Elizabeth Marshall Thomas was born September 13, 1931 to Laurence K. Marshall, founder of Raytheon Corporation, and Lorna McLean Marshall. She grew up in Cambridge, Massachusetts, graduated from Abbot Academy in Andover, Massachusetts in 1949, and then attended Smith College in Northampton, Massachusetts. After one year at Smith, her father retired from Raytheon and led the family on an anthropological expedition to the Kalahari Desert in southern Africa. The Marshall family was among the first to meet and study the Bushmen. They returned to the Kalahari many times in the next few years and often stayed for up to a year. From notes that she took during her experiences, she wrote The Harmless People (1959).
In 1954, Elizabeth Marshall Thomas graduated from Radcliffe College in Cambridge, Massachusetts with a degree in English. As a student, she wrote a fictional account of the Bushmen that won a short story contest in Mademoiselle. “The Hill People” was later published in the Best of American Short Stories of 1953.
In 1956, she married Stephen Thomas. They have two children, Stephanie and Ramsey. With them she returned to Africa to study the Doboth people. Her account of these experiences was titled Warrior Herdsmen (1965).

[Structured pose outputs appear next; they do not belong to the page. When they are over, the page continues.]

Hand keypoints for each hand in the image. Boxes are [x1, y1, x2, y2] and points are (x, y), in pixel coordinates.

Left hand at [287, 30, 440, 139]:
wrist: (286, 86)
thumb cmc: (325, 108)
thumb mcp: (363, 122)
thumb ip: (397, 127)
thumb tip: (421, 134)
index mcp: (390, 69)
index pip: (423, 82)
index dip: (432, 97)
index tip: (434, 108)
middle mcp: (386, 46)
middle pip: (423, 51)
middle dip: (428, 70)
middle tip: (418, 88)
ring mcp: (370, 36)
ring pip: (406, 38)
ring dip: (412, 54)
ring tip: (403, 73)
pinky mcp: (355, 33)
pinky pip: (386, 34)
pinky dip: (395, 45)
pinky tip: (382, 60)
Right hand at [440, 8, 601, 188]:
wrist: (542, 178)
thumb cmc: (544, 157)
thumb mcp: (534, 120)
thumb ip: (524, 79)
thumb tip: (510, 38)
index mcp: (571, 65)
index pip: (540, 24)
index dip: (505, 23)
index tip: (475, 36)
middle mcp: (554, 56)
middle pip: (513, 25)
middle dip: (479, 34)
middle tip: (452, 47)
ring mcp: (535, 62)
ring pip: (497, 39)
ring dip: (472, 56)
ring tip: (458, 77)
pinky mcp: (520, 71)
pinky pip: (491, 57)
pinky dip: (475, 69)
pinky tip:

Although Elizabeth Marshall Thomas was not trained as an anthropologist, she keenly observed and recorded the lives of the Bushmen of the Kalahari Desert of southern Africa. In her account of these experiences, she presents a clear picture of the customs and the daily lives of a people living in very primitive conditions. The hunting and gathering activities are clearly described in a style reads as a novel rather than an ethnographic (anthropological) study. Hunters, vain young women, young boys, older women, the landscape, the plants and the animals are vividly portrayed. The reader is caught up in the everyday life and drama of the Bushmen as well as their ongoing struggle for survival.
Over the years, Elizabeth Marshall Thomas has written many articles and books including some novels. Most recently she published The Hidden Life of Dogs (1993) and The Tribe of the Tiger (1994). Most fascinating of her novels is The Reindeer Moon (1987), which is the story of a young girl in a prehistoric culture. Using knowledge that she gained from living with and observing primitive societies, Marshall Thomas was able to create a virtual culture and lifestyle of persons living in precarious situations. Elizabeth Marshall Thomas is a keen observer of the lives of others. These observations have done much to advance the knowledge of the Bushmen of the Kalahari Desert.
Her novels are important because they translate her observations of human life into believable fictional cultures. It is well worth one’s time to read and study Thomas’s work.
References:
- Thomas, E. M. (1959). The harmless people. New York: Alfred A. Knopf.
- Thomas, E. M. (1981). Warrior herdsmen. New York: W. W. Norton.
- Thomas, E. M. (1987). Reindeer moon. Boston: Houghton Mifflin.